There is no per-user authorisation, so anyone who has the URL token has full access to the server.
Run a central JupyterHub server
under a user account with the privileges required to spawn cylc
processes as
other users.
# launch the Cylc Hub
# (the default URL is http://localhost:8000)
$ cylc hub
Users then authenticate with the hub which launches and manages their UI Server.
The Cylc Hub will load the following files in order:
-
System Config
These are the Cylc defaults which are hardcoded within the repository.
(
<python-installation>/cylc/uiserver/jupyter_config.py
) -
Site Config
This file configures the Hub/UIS for all users. The default path can be changed by the
CYLC_SITE_CONF_PATH
environment variable.(
/etc/cylc/uiserver/jupyter_config.py
) -
User Config
This file
(
~/.cylc/uiserver/jupyter_config.py
)
Alternatively a single config file can be provided on the command line.
cylc hub --config
Warning If specifying a config file on the command line, the system config containing the hardcoded Cylc default will not be loaded.

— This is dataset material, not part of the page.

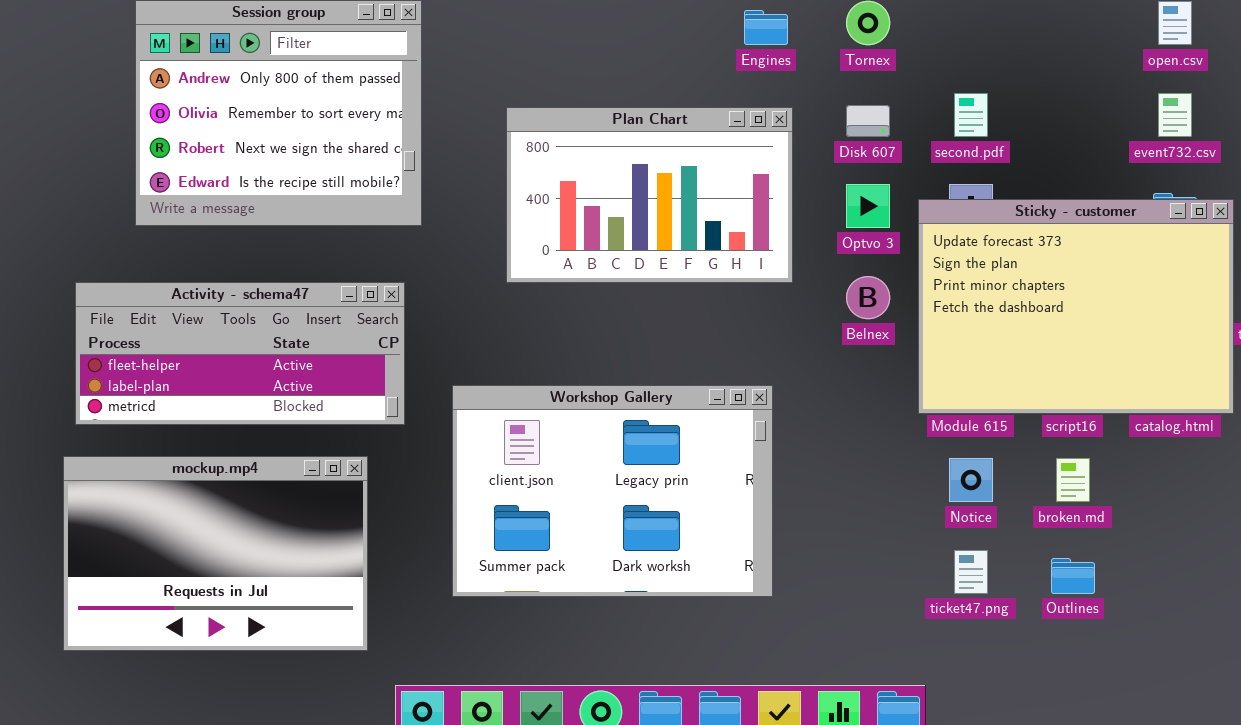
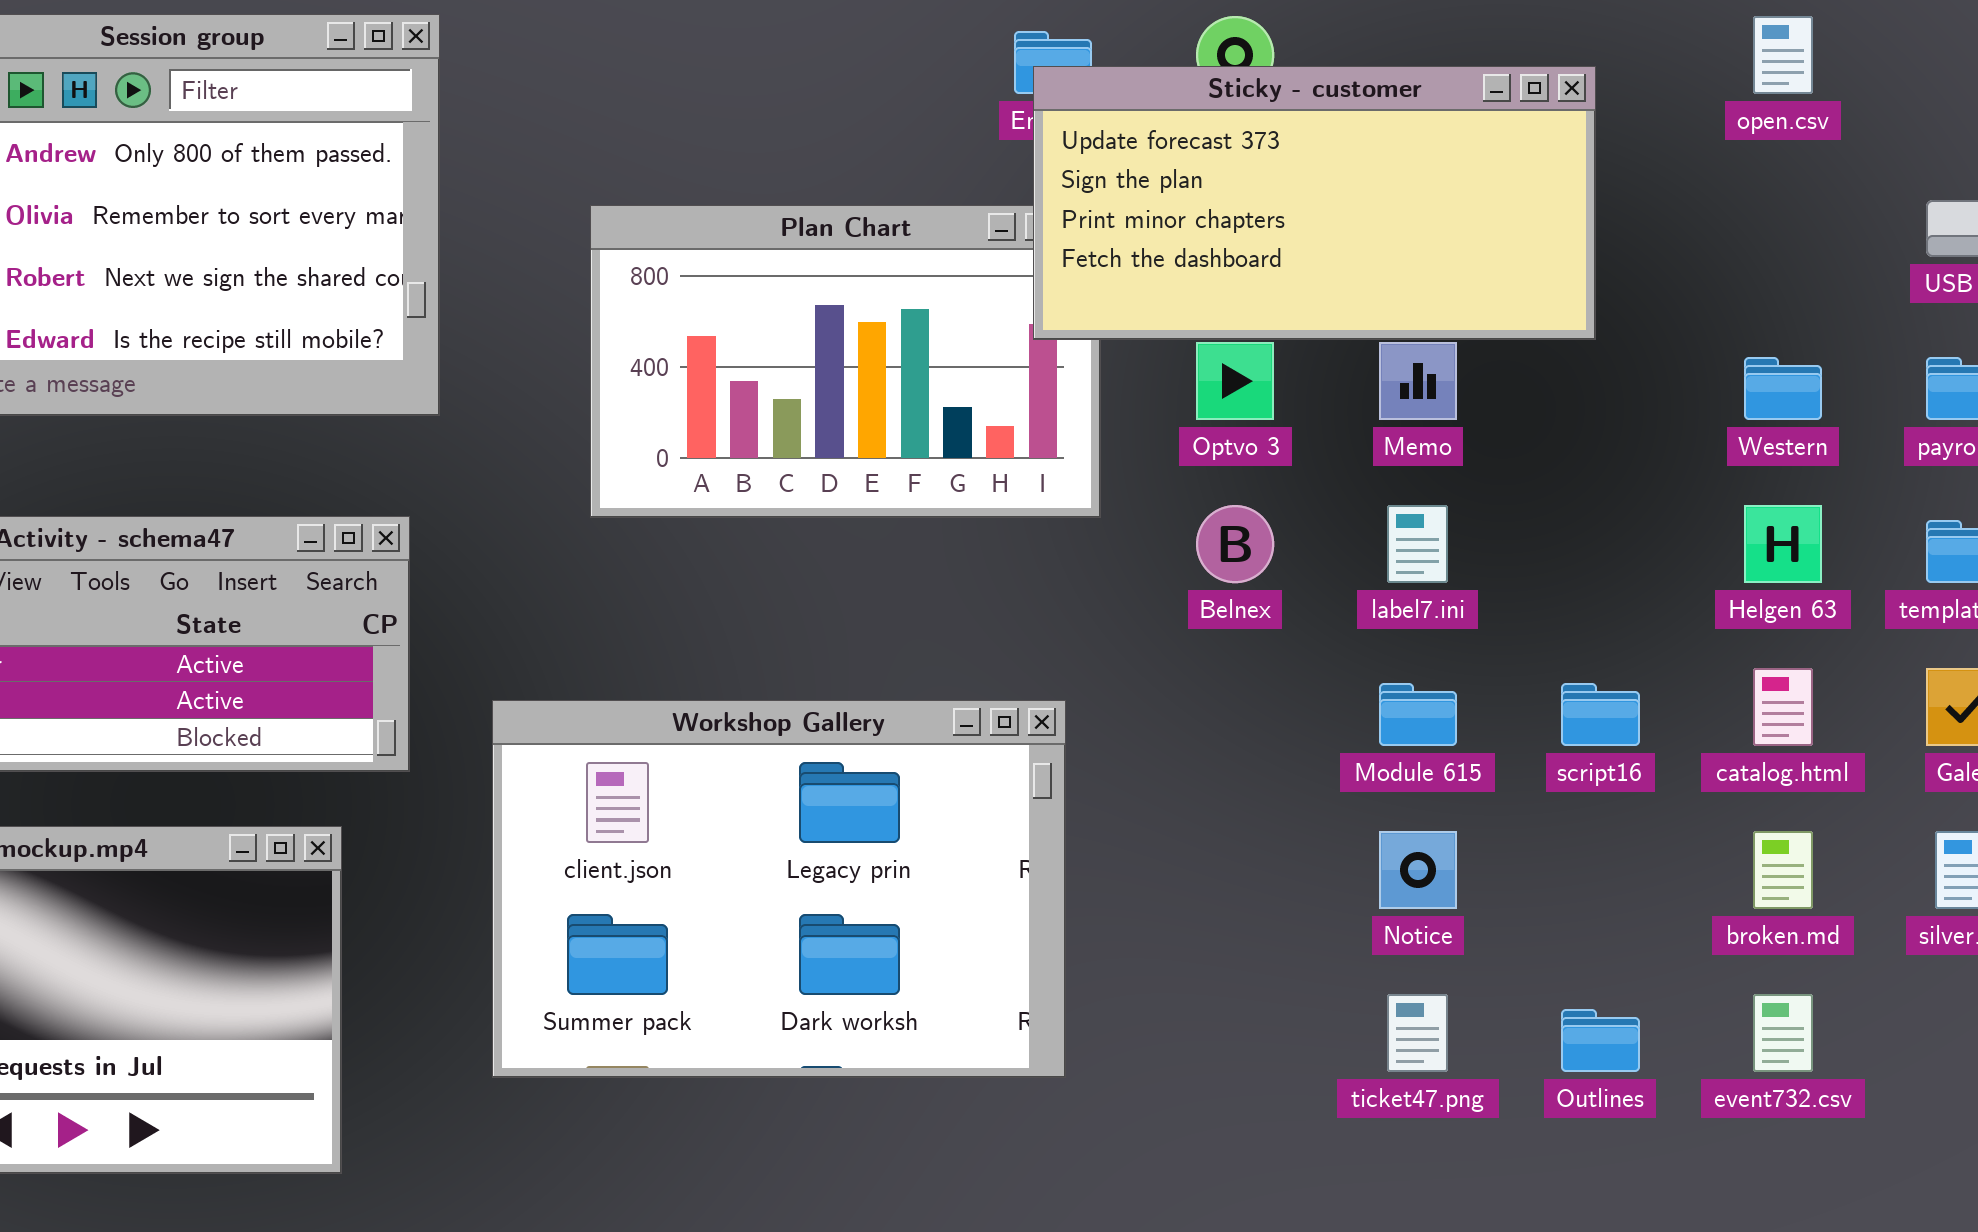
event732.csv: [1158,93,1192,137] -> [1753,994,1813,1072], moved
Sticky - customer: [918,199,1234,414] -> [1033,66,1596,340], moved, resized
broken.md: [1056,458,1090,502] -> [1753,831,1813,909], moved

Note The hub can also be run using the
jupyterhub
command, however, you must source the configuration files manually on the command line.

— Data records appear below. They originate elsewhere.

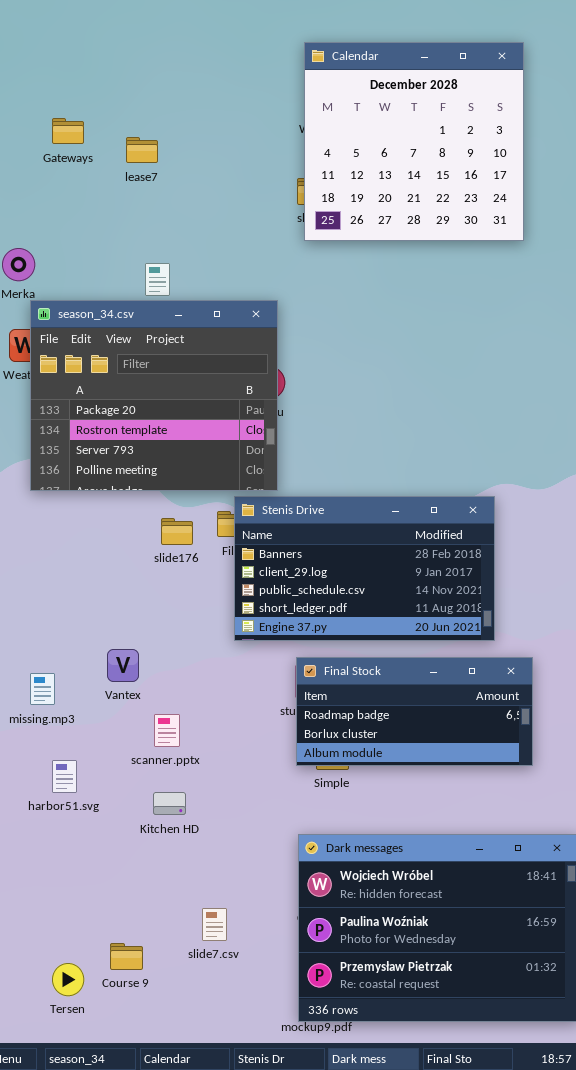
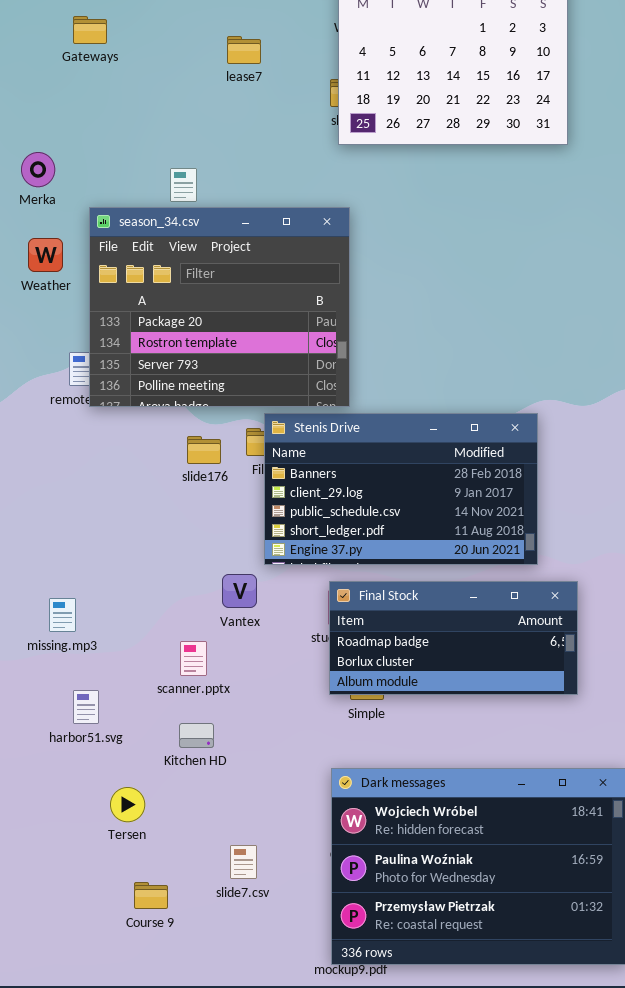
lease7: [126,137,158,163] -> [227,36,261,64], moved
season_34.csv: [30,300,278,491] -> [89,207,350,407], moved
Vantex: [107,649,139,682] -> [222,574,257,608], moved
Tersen: [52,963,84,996] -> [110,787,145,822], moved

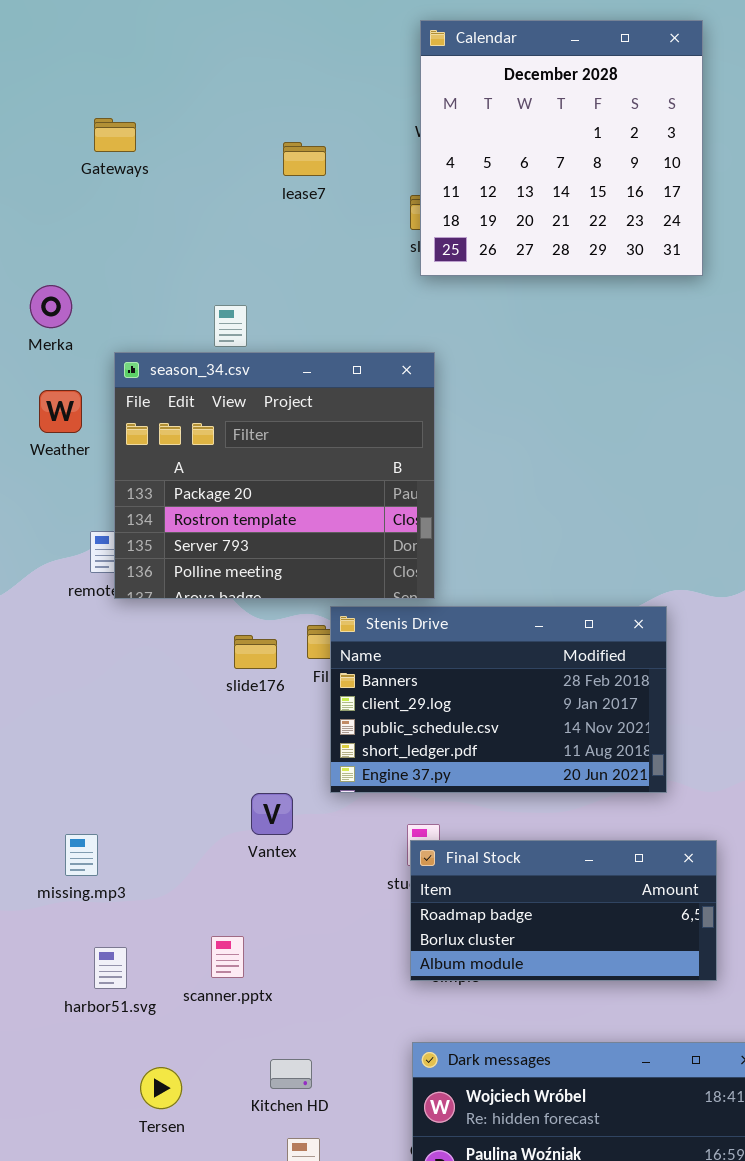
Vantex: [222,574,257,608] -> [251,793,293,835], moved
Final Stock: [329,581,578,695] -> [410,840,717,981], moved
scanner.pptx: [180,641,207,676] -> [211,936,244,978], moved
Kitchen HD: [179,723,214,748] -> [270,1059,312,1089], moved

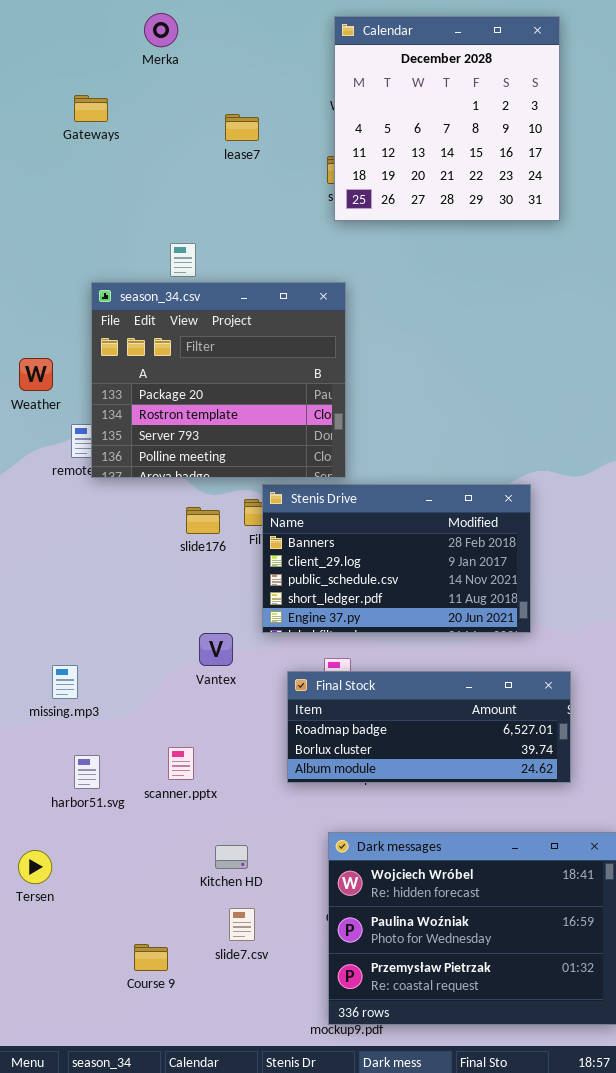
Merka: [30,285,72,328] -> [144,13,178,47], moved
Weather: [39,390,82,433] -> [19,358,53,391], moved
Final Stock: [410,840,717,981] -> [287,671,571,783], resized
Tersen: [140,1067,182,1109] -> [18,850,52,884], moved

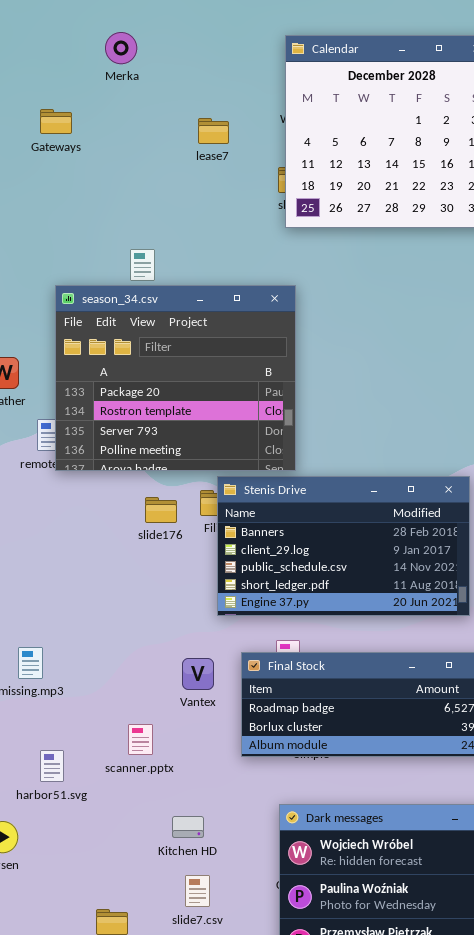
lease7: [225,114,259,141] -> [198,118,229,144], moved
Vantex: [199,633,233,666] -> [182,658,214,690], moved
harbor51.svg: [74,755,100,789] -> [40,750,64,782], moved

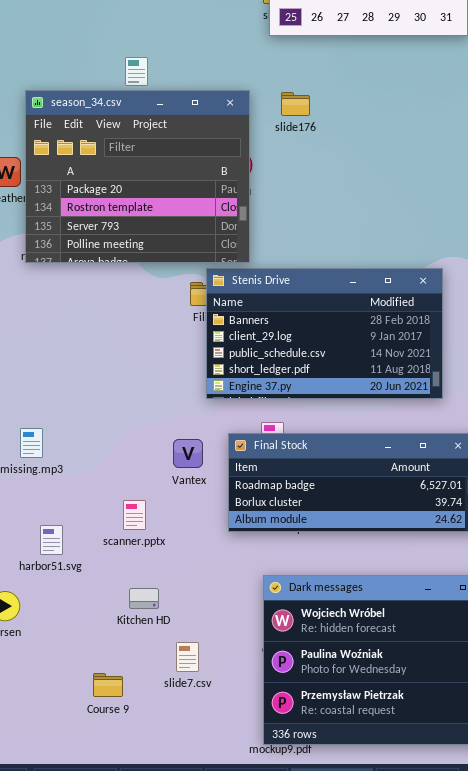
season_34.csv: [55,285,296,471] -> [25,90,250,263], moved
slide176: [145,497,177,523] -> [281,92,310,116], moved
Kitchen HD: [172,816,204,838] -> [129,588,159,609], moved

See the JupyterHub documentation for details on configuration options.
See the Cylc documentation for all Cylc-specific configuration options.
The Cylc UI Server is a
Jupyter Server extension.
Jupyter Server can run multiple extensions. To control the extensions that
are run use the ServerApp.jpserver_extensions
configuration, see the
Jupyter Server configuration documentation.

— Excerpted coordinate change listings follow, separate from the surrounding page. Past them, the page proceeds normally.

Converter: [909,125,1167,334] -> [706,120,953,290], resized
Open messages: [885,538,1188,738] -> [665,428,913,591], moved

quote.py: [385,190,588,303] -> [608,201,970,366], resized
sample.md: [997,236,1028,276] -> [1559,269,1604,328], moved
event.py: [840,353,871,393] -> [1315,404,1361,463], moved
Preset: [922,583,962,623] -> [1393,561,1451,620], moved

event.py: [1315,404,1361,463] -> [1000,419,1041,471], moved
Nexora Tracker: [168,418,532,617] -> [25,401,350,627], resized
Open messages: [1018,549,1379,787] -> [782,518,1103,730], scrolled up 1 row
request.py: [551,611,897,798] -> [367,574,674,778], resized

By default the Cylc part of the UI Server log is written to
~/.cylc/uiserver/uiserver.log
.
The UI can be configured via the "Settings" option in the Dashboard.
Currently these configurations are stored in the web browser so won't travel around a network and might not persist.
Contributions welcome:
- Read the contributing page.
- Development setup instructions are in the developer docs.
- Involved change proposals can be found in the admin pages.
- Touch base in the developers chat.
-
Install from source into your Python environment:
pip install -e .[all]
Note If you want to run with a development copy of Cylc Flow you must install it first else
pip
will download the latest version from PyPi. -
For UI development follow the developer instructions for the cylc-ui project, then set the following configuration so Cylc uses your UI build (rather than the default bundled UI build):
# ~/.cylc/uiserver/jupyter_config.py import os c.CylcUIServer.ui_build_dir = os.path.expanduser('~/cylc-ui/dist')
Note about testing: unlike cylc-flow, cylc-uiserver uses the
pytest-tornasync plugin
instead of pytest-asyncio.
This means you should not decorate async test functions with
@pytest.mark.asyncio
.
Copyright (C) 2019-2024 NIWA & British Crown (Met Office) & Contributors.
Cylc is free software: you can redistribute it and/or modify it under the terms of the GNU General Public License as published by the Free Software Foundation, either version 3 of the License, or (at your option) any later version.
Cylc is distributed in the hope that it will be useful, but WITHOUT ANY WARRANTY; without even the implied warranty of MERCHANTABILITY or FITNESS FOR A PARTICULAR PURPOSE. See the GNU General Public License for more details.
You should have received a copy of the GNU General Public License along with Cylc. If not, see GNU licenses.